Thông tin xuất bản: United States : Molecular biology and evolution , 2025

Mô tả vật lý:

Bộ sưu tập: NCBI

ID: 642403

Recombination suppression can evolve in sex or mating-type chromosomes, or in autosomal supergenes, with different haplotypes being maintained by balancing selection. In the invasive chestnut blight fungus Cryphonectria parasitica, a genomic region was suggested to lack recombination and to be partially physically linked to the mating-type (MAT) locus based on segregation analyses.
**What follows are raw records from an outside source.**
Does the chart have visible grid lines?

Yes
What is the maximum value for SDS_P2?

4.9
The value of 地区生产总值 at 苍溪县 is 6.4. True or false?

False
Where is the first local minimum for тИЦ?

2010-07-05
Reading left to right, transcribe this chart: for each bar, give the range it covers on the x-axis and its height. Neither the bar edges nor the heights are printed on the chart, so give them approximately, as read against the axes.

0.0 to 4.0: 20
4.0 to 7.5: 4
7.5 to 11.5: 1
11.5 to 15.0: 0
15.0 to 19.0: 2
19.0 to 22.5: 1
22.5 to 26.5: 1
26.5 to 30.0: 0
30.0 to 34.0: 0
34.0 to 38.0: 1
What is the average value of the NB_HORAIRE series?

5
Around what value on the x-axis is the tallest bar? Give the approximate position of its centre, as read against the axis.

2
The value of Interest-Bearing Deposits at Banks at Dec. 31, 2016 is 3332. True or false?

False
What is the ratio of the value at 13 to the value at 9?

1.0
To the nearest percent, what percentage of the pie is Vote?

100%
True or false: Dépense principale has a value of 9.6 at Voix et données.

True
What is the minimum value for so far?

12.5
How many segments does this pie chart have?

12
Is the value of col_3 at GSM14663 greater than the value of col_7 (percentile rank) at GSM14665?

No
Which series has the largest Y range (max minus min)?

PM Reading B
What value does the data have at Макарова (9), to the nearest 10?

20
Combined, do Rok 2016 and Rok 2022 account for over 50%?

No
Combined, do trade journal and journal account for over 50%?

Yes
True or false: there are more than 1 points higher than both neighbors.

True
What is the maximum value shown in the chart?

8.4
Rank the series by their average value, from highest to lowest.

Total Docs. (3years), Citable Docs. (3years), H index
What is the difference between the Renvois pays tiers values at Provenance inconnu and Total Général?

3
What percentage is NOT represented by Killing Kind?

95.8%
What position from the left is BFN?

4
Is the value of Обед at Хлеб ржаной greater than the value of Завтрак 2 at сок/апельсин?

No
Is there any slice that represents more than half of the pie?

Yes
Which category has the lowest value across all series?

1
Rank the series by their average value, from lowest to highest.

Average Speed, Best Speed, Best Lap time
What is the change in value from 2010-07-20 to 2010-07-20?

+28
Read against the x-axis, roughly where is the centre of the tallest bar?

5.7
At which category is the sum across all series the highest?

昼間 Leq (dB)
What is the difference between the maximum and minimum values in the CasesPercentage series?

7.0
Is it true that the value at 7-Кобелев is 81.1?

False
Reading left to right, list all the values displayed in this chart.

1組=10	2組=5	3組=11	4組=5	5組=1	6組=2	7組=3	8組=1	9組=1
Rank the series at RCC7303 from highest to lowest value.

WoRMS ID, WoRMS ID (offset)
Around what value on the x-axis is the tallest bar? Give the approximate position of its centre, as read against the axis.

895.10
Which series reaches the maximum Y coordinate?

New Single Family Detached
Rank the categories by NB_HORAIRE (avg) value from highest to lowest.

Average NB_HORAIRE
Using hundreds of available C. parasitica genomes and generating new high-quality genome assemblies, we show that a ca. 1.2 Mb genomic region proximal to the mating-type locus lacks recombination, with the segregation of two highly differentiated haplotypes in balanced proportions in invasive populations. High-quality genome assemblies further revealed an inversion in one of the haplotypes in the invaded range. The two haplotypes were estimated to have diverged 1.5 million years ago, and each harboured specific genes, some of which likely belonging to Starships. These are large transposable elements, mobilized by tyrosine recombinases, able to move accessory genes, and involved in adaptation in multiple fungi. The MAT-proximal region carried genes upregulated under virus infection or vegetative incompatibility reaction. In the native range, the MAT-proximal region also appeared to have a different evolutionary history than the rest of the genome. In all continents, the MAT-Proximal region was enriched in nonsynonymous substitutions, in gene presence/absence polymorphism, in tyrosine recombinases and in transposable elements. This study thus sheds light on a case of a large nonrecombining region partially linked to a mating compatibility locus, likely maintained by balancing selection on differentiated haplotypes, possibly involved in adaptation in a devastating tree pathogen.